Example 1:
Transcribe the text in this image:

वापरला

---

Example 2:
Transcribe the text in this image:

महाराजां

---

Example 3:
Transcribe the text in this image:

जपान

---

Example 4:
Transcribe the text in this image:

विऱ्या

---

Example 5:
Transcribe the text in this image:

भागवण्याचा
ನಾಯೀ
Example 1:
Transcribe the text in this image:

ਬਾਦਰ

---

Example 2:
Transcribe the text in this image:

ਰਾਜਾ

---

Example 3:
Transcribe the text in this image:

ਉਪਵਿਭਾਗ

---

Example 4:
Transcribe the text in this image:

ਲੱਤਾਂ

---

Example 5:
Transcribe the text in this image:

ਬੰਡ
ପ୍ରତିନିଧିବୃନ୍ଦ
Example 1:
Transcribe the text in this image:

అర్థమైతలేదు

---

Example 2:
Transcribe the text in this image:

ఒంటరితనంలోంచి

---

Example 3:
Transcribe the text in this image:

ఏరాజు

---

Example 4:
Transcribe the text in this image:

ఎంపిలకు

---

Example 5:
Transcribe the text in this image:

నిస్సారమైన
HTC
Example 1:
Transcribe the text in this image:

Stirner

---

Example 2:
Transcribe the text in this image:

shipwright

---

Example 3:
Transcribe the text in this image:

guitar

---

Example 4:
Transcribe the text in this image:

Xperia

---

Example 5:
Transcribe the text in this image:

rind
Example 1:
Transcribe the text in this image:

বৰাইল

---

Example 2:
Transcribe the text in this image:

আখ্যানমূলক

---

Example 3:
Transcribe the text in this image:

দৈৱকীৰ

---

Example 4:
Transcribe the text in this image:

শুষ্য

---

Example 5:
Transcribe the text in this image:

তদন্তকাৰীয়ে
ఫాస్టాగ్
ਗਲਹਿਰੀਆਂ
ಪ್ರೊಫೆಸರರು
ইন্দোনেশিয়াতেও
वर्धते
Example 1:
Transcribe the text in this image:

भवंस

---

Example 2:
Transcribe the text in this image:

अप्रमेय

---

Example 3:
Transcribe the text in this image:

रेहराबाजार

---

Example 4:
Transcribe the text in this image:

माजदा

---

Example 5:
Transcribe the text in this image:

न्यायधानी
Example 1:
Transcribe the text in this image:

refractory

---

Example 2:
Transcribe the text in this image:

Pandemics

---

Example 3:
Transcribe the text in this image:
◇ ◇ ◇ ◇ ◇
## WHAT TO DO
Exact retyping of every entry is required.

## OUTPUT OF THE EXERCISE
Example 1:
Transcribe the text in this image:

वापरला

---

Example 2:
Transcribe the text in this image:

महाराजां

---

Example 3:
Transcribe the text in this image:

जपान

---

Example 4:
Transcribe the text in this image:

विऱ्या

---

Example 5:
Transcribe the text in this image:

भागवण्याचा
ನಾಯೀ
Example 1:
Transcribe the text in this image:

ਬਾਦਰ

---

Example 2:
Transcribe the text in this image:

ਰਾਜਾ

---

Example 3:
Transcribe the text in this image:

ਉਪਵਿਭਾਗ

---

Example 4:
Transcribe the text in this image:

ਲੱਤਾਂ

---

Example 5:
Transcribe the text in this image:

ਬੰਡ
ପ୍ରତିନିଧିବୃନ୍ଦ
Example 1:
Transcribe the text in this image:

అర్థమైతలేదు

---

Example 2:
Transcribe the text in this image:

ఒంటరితనంలోంచి

---

Example 3:
Transcribe the text in this image:

ఏరాజు

---

Example 4:
Transcribe the text in this image:

ఎంపిలకు

---

Example 5:
Transcribe the text in this image:

నిస్సారమైన
HTC
Example 1:
Transcribe the text in this image:

Stirner

---

Example 2:
Transcribe the text in this image:

shipwright

---

Example 3:
Transcribe the text in this image:

guitar

---

Example 4:
Transcribe the text in this image:

Xperia

---

Example 5:
Transcribe the text in this image:

rind
Example 1:
Transcribe the text in this image:

বৰাইল

---

Example 2:
Transcribe the text in this image:

আখ্যানমূলক

---

Example 3:
Transcribe the text in this image:

দৈৱকীৰ

---

Example 4:
Transcribe the text in this image:

শুষ্য

---

Example 5:
Transcribe the text in this image:

তদন্তকাৰীয়ে
ఫాస్టాగ్
ਗਲਹਿਰੀਆਂ
ಪ್ರೊಫೆಸರರು
ইন্দোনেশিয়াতেও
वर्धते
Example 1:
Transcribe the text in this image:

भवंस

---

Example 2:
Transcribe the text in this image:

अप्रमेय

---

Example 3:
Transcribe the text in this image:

रेहराबाजार

---

Example 4:
Transcribe the text in this image:

माजदा

---

Example 5:
Transcribe the text in this image:

न्यायधानी
Example 1:
Transcribe the text in this image:

refractory

---

Example 2:
Transcribe the text in this image:

Pandemics

---

Example 3:
Transcribe the text in this image:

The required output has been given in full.